TASK DETAILS: From the first line to the last, retype the records exactly and skip the pictures.
• • • • •
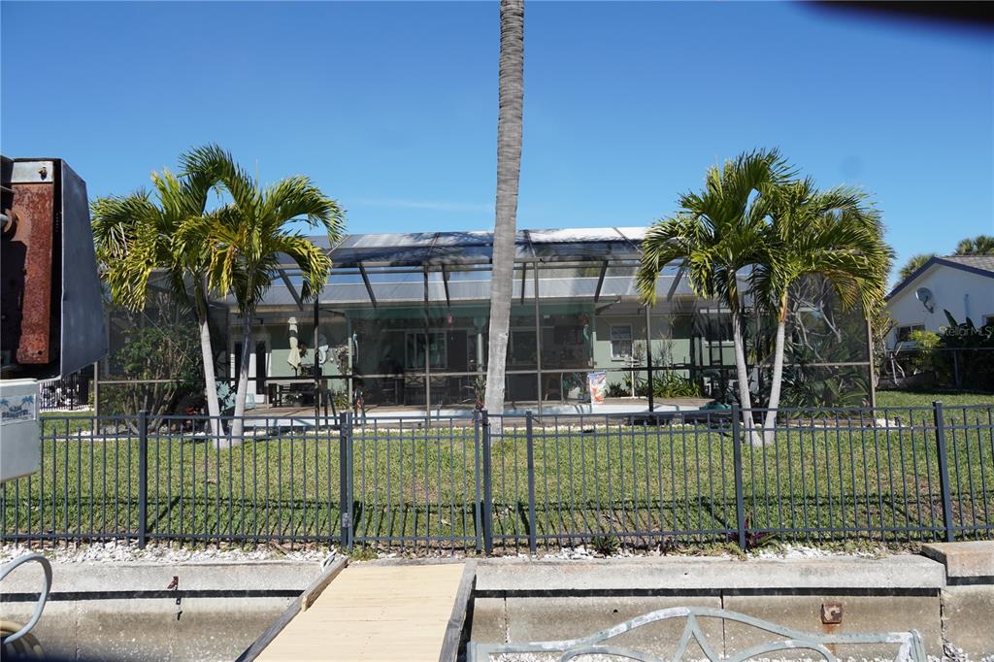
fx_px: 745
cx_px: 497
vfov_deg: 47.9
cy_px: 331
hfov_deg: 67.4
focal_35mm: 27
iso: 100
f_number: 8
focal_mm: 18
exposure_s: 1/250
• • • • •
EXERCISE OUTPUT:
fx_px: 745
cx_px: 497
vfov_deg: 47.9
cy_px: 331
hfov_deg: 67.4
focal_35mm: 27
iso: 100
f_number: 8
focal_mm: 18
exposure_s: 1/250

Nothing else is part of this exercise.